§ Records provided:

┌──

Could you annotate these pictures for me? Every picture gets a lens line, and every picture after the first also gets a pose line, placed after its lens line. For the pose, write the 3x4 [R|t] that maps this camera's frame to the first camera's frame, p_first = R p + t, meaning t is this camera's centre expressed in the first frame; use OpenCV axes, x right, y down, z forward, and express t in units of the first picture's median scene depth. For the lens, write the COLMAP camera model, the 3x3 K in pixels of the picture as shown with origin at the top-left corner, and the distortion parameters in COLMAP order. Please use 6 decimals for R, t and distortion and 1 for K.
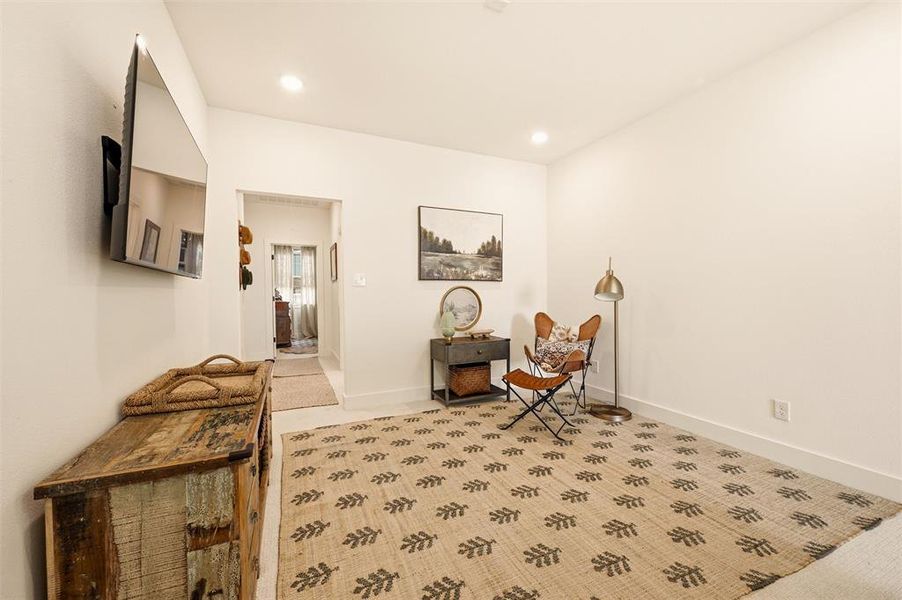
lens RADIAL K [[361.5, 0, 452.8], [0, 361.5, 296.3], [0, 0, 1]] dist [0.000218, -0.000033]
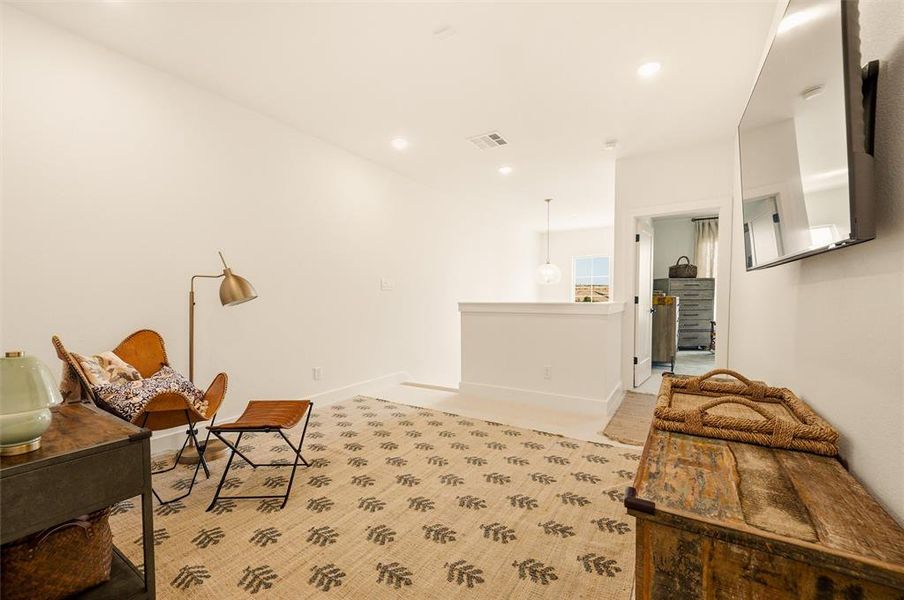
lens RADIAL K [[362.3, 0, 453.8], [0, 362.3, 296.3], [0, 0, 1]] dist [0.000218, -0.000033]
pose [[-0.550103, 0.010348, 0.835033, -0.718787], [0.006836, 0.999946, -0.007889, 0.000245], [-0.835069, 0.001369, -0.550144, 1.373667]]
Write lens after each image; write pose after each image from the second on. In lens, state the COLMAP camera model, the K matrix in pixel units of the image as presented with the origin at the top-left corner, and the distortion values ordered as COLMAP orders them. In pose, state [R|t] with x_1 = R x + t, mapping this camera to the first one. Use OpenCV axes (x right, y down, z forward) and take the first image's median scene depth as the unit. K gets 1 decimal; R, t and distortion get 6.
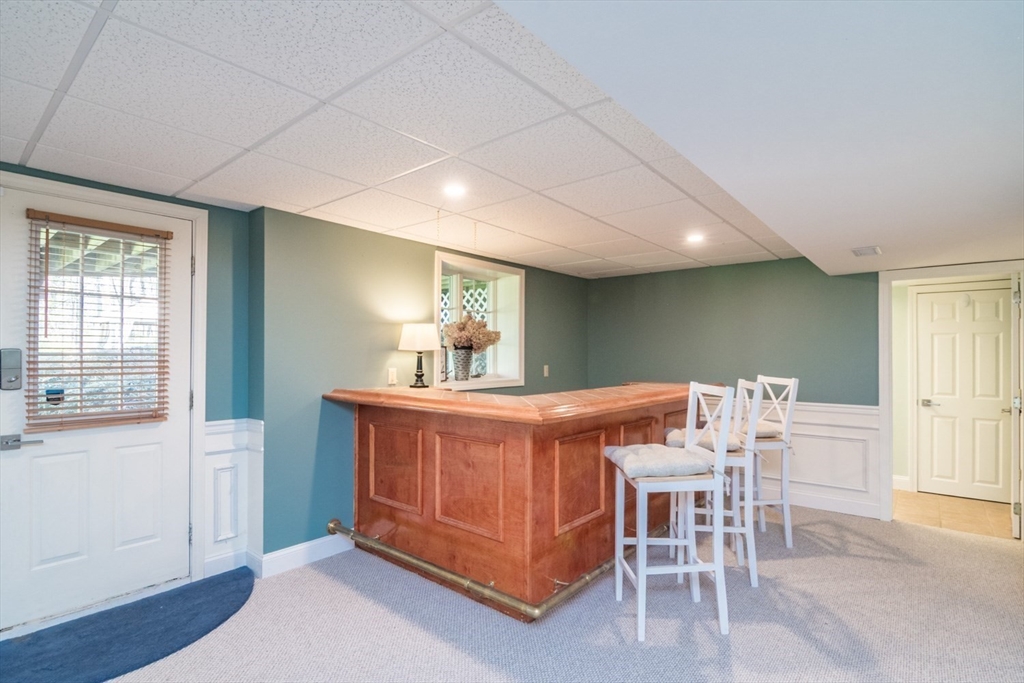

└──

§ Task to complete: Retype all the entries above word for word, leaving out the pictures.

§ Output below:
Could you annotate these pictures for me? Every picture gets a lens line, and every picture after the first also gets a pose line, placed after its lens line. For the pose, write the 3x4 [R|t] that maps this camera's frame to the first camera's frame, p_first = R p + t, meaning t is this camera's centre expressed in the first frame; use OpenCV axes, x right, y down, z forward, and express t in units of the first picture's median scene depth. For the lens, write the COLMAP camera model, the 3x3 K in pixels of the picture as shown with origin at the top-left corner, and the distortion parameters in COLMAP order. Please use 6 decimals for R, t and distortion and 1 for K.
lens RADIAL K [[361.5, 0, 452.8], [0, 361.5, 296.3], [0, 0, 1]] dist [0.000218, -0.000033]
lens RADIAL K [[362.3, 0, 453.8], [0, 362.3, 296.3], [0, 0, 1]] dist [0.000218, -0.000033]
pose [[-0.550103, 0.010348, 0.835033, -0.718787], [0.006836, 0.999946, -0.007889, 0.000245], [-0.835069, 0.001369, -0.550144, 1.373667]]
Write lens after each image; write pose after each image from the second on. In lens, state the COLMAP camera model, the K matrix in pixel units of the image as presented with the origin at the top-left corner, and the distortion values ordered as COLMAP orders them. In pose, state [R|t] with x_1 = R x + t, mapping this camera to the first one. Use OpenCV axes (x right, y down, z forward) and take the first image's median scene depth as the unit. K gets 1 decimal; R, t and distortion get 6.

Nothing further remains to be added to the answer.